By Gage Hodgen
The entrapment defense has existed in American criminal law since the early twentieth century and remains relevant today. As the evolution of technology has enhanced the ability of the police to monitor and engage with potential criminals, sting operations by police have become increasingly commonplace in the investigation (or manufacture) of terrorism, drug, and sex crimes. Consequently, targets of sting operations are often placed in situations in which there is a risk of improper government inducement to commit criminal acts. Despite the increased complexity and frequency of sting operations, however, claims of entrapment by defendants based on the traditional theoretical formulations of the defense are nearly always unsuccessful when raised, and, in many appropriate cases, defendants do not raise entrapment claims at all.

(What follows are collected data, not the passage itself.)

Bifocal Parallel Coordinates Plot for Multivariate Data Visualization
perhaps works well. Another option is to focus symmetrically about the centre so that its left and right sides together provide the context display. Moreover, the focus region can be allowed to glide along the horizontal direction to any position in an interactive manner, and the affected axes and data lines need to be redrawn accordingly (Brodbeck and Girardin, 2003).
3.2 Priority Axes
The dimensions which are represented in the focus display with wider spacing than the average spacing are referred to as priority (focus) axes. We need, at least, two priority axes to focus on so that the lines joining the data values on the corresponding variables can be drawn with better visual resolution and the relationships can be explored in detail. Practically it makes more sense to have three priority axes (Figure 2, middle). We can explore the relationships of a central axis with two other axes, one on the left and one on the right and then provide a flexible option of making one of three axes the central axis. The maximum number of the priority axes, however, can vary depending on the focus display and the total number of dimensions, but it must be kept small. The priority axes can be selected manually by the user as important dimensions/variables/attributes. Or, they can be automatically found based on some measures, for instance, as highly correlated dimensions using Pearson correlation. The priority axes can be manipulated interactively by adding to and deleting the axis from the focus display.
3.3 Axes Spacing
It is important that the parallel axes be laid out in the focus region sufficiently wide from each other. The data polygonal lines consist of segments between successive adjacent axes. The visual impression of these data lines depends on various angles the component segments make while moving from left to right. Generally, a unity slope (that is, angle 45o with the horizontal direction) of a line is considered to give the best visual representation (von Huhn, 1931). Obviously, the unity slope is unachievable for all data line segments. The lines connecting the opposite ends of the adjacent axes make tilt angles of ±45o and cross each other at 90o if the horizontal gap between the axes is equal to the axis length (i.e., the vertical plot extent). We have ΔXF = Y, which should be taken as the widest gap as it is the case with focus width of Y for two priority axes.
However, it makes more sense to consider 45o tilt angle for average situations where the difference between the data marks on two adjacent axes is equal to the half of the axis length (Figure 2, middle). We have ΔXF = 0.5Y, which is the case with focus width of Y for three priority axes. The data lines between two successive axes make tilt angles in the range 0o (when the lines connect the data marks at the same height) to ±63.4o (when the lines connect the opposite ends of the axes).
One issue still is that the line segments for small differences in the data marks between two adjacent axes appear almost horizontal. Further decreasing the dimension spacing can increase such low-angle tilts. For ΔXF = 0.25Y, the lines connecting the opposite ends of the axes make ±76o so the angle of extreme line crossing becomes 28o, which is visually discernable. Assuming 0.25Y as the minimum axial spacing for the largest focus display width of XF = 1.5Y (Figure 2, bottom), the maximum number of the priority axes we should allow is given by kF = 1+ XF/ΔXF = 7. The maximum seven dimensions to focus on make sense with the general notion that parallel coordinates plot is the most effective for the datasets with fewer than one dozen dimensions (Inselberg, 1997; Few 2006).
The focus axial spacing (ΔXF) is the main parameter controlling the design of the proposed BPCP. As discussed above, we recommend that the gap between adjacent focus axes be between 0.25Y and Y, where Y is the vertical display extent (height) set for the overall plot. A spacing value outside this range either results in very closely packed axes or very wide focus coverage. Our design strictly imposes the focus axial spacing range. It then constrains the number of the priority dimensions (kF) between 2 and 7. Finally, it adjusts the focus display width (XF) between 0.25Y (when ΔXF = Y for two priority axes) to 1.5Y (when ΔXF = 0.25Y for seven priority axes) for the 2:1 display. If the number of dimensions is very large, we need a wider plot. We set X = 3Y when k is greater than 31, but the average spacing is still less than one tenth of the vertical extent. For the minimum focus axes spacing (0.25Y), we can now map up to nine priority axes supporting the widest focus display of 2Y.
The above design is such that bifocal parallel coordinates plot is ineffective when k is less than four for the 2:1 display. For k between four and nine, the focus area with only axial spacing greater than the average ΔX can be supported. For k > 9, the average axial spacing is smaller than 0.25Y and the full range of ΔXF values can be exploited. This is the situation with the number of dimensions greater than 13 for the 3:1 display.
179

This Note proposes a statutory resuscitation of the entrapment defense to make the defense more suitable to the modern policing system. Part I examines the traditional variants of the entrapment defense as it developed in the common law of the United States as either a subjective test of the predisposition of the defendant or an objective test of the government’s conduct. Part II interrogates the stated purposes of the subjective and objective approaches. Part III explores why the entrapment defense so often fails in situations in which factors suggesting entrapment are present and demonstrates that the entrapment defense today does not serve its foundational purposes. Part IV argues that the underlying rationales of both formulations of the entrapment defense militate in favor of reformulating the defense as a set of statutory rights against certain police behaviors.